There is a huge difference between what your mother wants and what she needs. I think your mother is manipulating you to a certain extent and I think the time has come for you and your sister to put in some tough love.

Why don’t you sort out a plan with your sister to reduce the load and then make sure you implement it. Your mother wants you at her beck and call but if she doesn’t ’need’ cleaners or extra help, then you need to tell her that she doesn’t need you either. This gets tough but you should together inform your mum that you will be coming according to your schedule and not hers.

Stay away for a couple of days to give her time to realise that you intend to continue that way. Then come intermittently when it suits you.

It can come as a shock to some people that their loved one is capable of being manipulative when they have dementia but it is very common. A person with dementia does this to feel that they are in control because even though they might be in total denial, there is still a strong drive to feel that everything is only OK if they are pulling the strings.
 

Jakesterblack

Registered User
May 20, 2022
88
0
I have just been catching up on your thread and I believe that if you don’t reduce what you are doing, both of you will collapse with carer burnout. What would your mother do if you were not available day after day to provide her with all her demands?

There is a huge difference between what your mother wants and what she needs. I think your mother is manipulating you to a certain extent and I think the time has come for you and your sister to put in some tough love.

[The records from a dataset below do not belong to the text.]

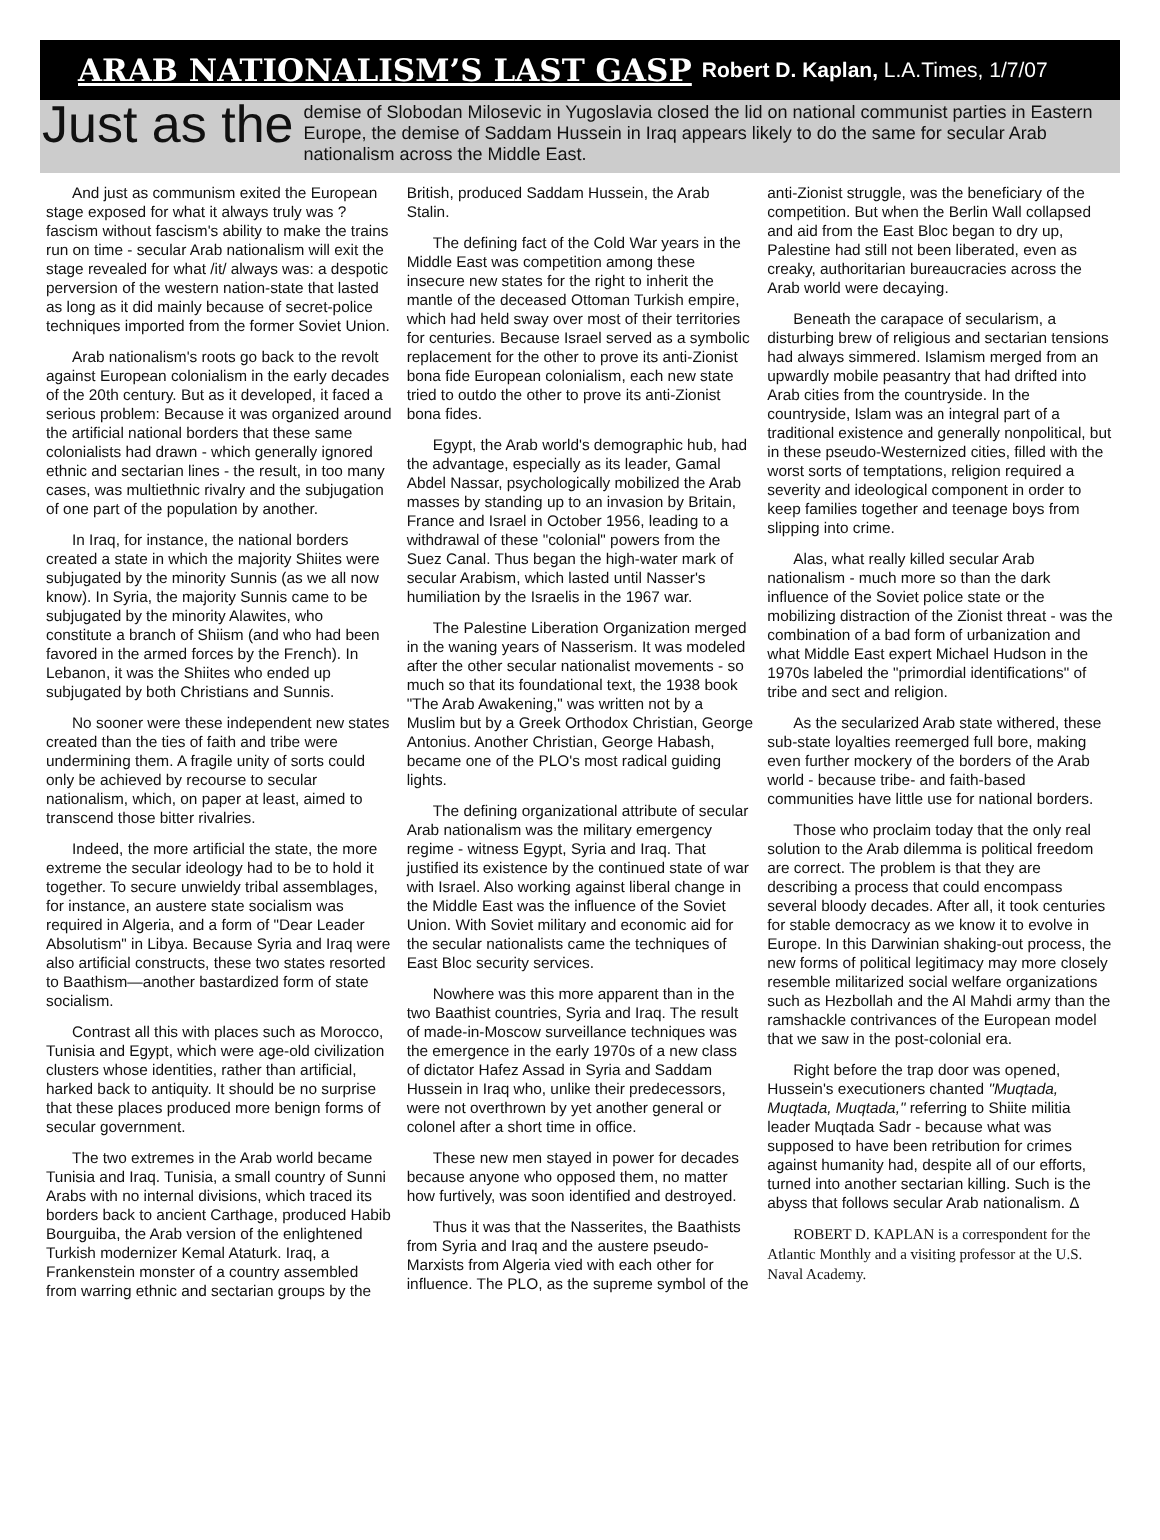ARAB NATIONALISM’S LAST GASP Robert D. Kaplan, L.A.Times, 1/7/07
Just as the demise of Slobodan Milosevic in Yugoslavia closed the lid on national communist parties in Eastern Europe, the demise of Saddam Hussein in Iraq appears likely to do the same for secular Arab nationalism across the Middle East.
And just as communism exited the European stage exposed for what it always truly was ? fascism without fascism's ability to make the trains run on time - secular Arab nationalism will exit the stage revealed for what /it/ always was: a despotic perversion of the western nation-state that lasted as long as it did mainly because of secret-police techniques imported from the former Soviet Union.
Arab nationalism's roots go back to the revolt against European colonialism in the early decades of the 20th century. But as it developed, it faced a serious problem: Because it was organized around the artificial national borders that these same colonialists had drawn - which generally ignored ethnic and sectarian lines - the result, in too many cases, was multiethnic rivalry and the subjugation of one part of the population by another.
In Iraq, for instance, the national borders created a state in which the majority Shiites were subjugated by the minority Sunnis (as we all now know). In Syria, the majority Sunnis came to be subjugated by the minority Alawites, who constitute a branch of Shiism (and who had been favored in the armed forces by the French). In Lebanon, it was the Shiites who ended up subjugated by both Christians and Sunnis.
No sooner were these independent new states created than the ties of faith and tribe were undermining them. A fragile unity of sorts could only be achieved by recourse to secular nationalism, which, on paper at least, aimed to transcend those bitter rivalries.
Indeed, the more artificial the state, the more extreme the secular ideology had to be to hold it together. To secure unwieldy tribal assemblages, for instance, an austere state socialism was required in Algeria, and a form of "Dear Leader Absolutism" in Libya. Because Syria and Iraq were also artificial constructs, these two states resorted to Baathism—another bastardized form of state socialism.
Contrast all this with places such as Morocco, Tunisia and Egypt, which were age-old civilization clusters whose identities, rather than artificial, harked back to antiquity. It should be no surprise that these places produced more benign forms of secular government.
The two extremes in the Arab world became Tunisia and Iraq. Tunisia, a small country of Sunni Arabs with no internal divisions, which traced its borders back to ancient Carthage, produced Habib Bourguiba, the Arab version of the enlightened Turkish modernizer Kemal Ataturk. Iraq, a Frankenstein monster of a country assembled from warring ethnic and sectarian groups by the British, produced Saddam Hussein, the Arab Stalin.
The defining fact of the Cold War years in the Middle East was competition among these insecure new states for the right to inherit the mantle of the deceased Ottoman Turkish empire, which had held sway over most of their territories for centuries. Because Israel served as a symbolic replacement for the other to prove its anti-Zionist bona fide European colonialism, each new state tried to outdo the other to prove its anti-Zionist bona fides.
Egypt, the Arab world's demographic hub, had the advantage, especially as its leader, Gamal Abdel Nassar, psychologically mobilized the Arab masses by standing up to an invasion by Britain, France and Israel in October 1956, leading to a withdrawal of these "colonial" powers from the Suez Canal. Thus began the high-water mark of secular Arabism, which lasted until Nasser's humiliation by the Israelis in the 1967 war.
The Palestine Liberation Organization merged in the waning years of Nasserism. It was modeled after the other secular nationalist movements - so much so that its foundational text, the 1938 book "The Arab Awakening," was written not by a Muslim but by a Greek Orthodox Christian, George Antonius. Another Christian, George Habash, became one of the PLO's most radical guiding lights.
The defining organizational attribute of secular Arab nationalism was the military emergency regime - witness Egypt, Syria and Iraq. That justified its existence by the continued state of war with Israel. Also working against liberal change in the Middle East was the influence of the Soviet Union. With Soviet military and economic aid for the secular nationalists came the techniques of East Bloc security services.
Nowhere was this more apparent than in the two Baathist countries, Syria and Iraq. The result of made-in-Moscow surveillance techniques was the emergence in the early 1970s of a new class of dictator Hafez Assad in Syria and Saddam Hussein in Iraq who, unlike their predecessors, were not overthrown by yet another general or colonel after a short time in office.
These new men stayed in power for decades because anyone who opposed them, no matter how furtively, was soon identified and destroyed.
Thus it was that the Nasserites, the Baathists from Syria and Iraq and the austere pseudo-Marxists from Algeria vied with each other for influence. The PLO, as the supreme symbol of the anti-Zionist struggle, was the beneficiary of the competition. But when the Berlin Wall collapsed and aid from the East Bloc began to dry up, Palestine had still not been liberated, even as creaky, authoritarian bureaucracies across the Arab world were decaying.
Beneath the carapace of secularism, a disturbing brew of religious and sectarian tensions had always simmered. Islamism merged from an upwardly mobile peasantry that had drifted into Arab cities from the countryside. In the countryside, Islam was an integral part of a traditional existence and generally nonpolitical, but in these pseudo-Westernized cities, filled with the worst sorts of temptations, religion required a severity and ideological component in order to keep families together and teenage boys from slipping into crime.
Alas, what really killed secular Arab nationalism - much more so than the dark influence of the Soviet police state or the mobilizing distraction of the Zionist threat - was the combination of a bad form of urbanization and what Middle East expert Michael Hudson in the 1970s labeled the "primordial identifications" of tribe and sect and religion.
As the secularized Arab state withered, these sub-state loyalties reemerged full bore, making even further mockery of the borders of the Arab world - because tribe- and faith-based communities have little use for national borders.
Those who proclaim today that the only real solution to the Arab dilemma is political freedom are correct. The problem is that they are describing a process that could encompass several bloody decades. After all, it took centuries for stable democracy as we know it to evolve in Europe. In this Darwinian shaking-out process, the new forms of political legitimacy may more closely resemble militarized social welfare organizations such as Hezbollah and the Al Mahdi army than the ramshackle contrivances of the European model that we saw in the post-colonial era.
Right before the trap door was opened, Hussein's executioners chanted "Muqtada, Muqtada, Muqtada," referring to Shiite militia leader Muqtada Sadr - because what was supposed to have been retribution for crimes against humanity had, despite all of our efforts, turned into another sectarian killing. Such is the abyss that follows secular Arab nationalism. Δ
ROBERT D. KAPLAN is a correspondent for the Atlantic Monthly and a visiting professor at the U.S. Naval Academy.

Why don’t you sort out a plan with your sister to reduce the load and then make sure you implement it. Your mother wants you at her beck and call but if she doesn’t ’need’ cleaners or extra help, then you need to tell her that she doesn’t need you either. This gets tough but you should together inform your mum that you will be coming according to your schedule and not hers.

Stay away for a couple of days to give her time to realise that you intend to continue that way. Then come intermittently when it suits you.

It can come as a shock to some people that their loved one is capable of being manipulative when they have dementia but it is very common. A person with dementia does this to feel that they are in control because even though they might be in total denial, there is still a strong drive to feel that everything is only OK if they are pulling the strings.
Hi, I totally agree with what you are saying and for my own health and sanity and sisters we are pulling back. I actually dropped off a load of shopping yesterday put it away but didn't stay, not cleaning, not tidying up i'm just at point I love her and she is my mum but i'm not liking the way things are and feel like I just need to pull back and as you say give her what she needs and not what she wants... don't know how this will play out but something has to be done can't carry on like this...
 

DaisyFrench

Registered User
Oct 25, 2011
17
0
I came across this thread whilst trying to find ways to get my Mum to accept a carer coming into the flat. She really doesn't see that she has care needs. She's not taking medication properly, definitely not eating properly (just having toast most of the time that we're not there) and not washing herself (I had a bath yesterday - she didn't!) or dressing properly. The carer started visiting earlier this week and she basically told them where to go. This morning, she'd bolted the door so that they couldn't use the key we left in the key safe for them. My brother thinks he can have a conversation with Mum and give her the options of no care, care at home or residential care, but she will forget having had that conversation. She's not capable of rational thought any more. My sister and I are spending so much time there. Both of us work full-time. She phones constantly. My sister had 18 missed calls yesterday - Mum saying she's lonely (the first call was only 45 minutes after I'd left her yesterday morning). Over the summer was particularly difficult and my younger sister and I both had burnout and are on anti-depressants and having counselling/awaiting psychotherapy.

We've also come to the realisation that it may take a fall (or similar) for things to change and this being taken out of our hands. Not looking for any answers. Just wanted to off load.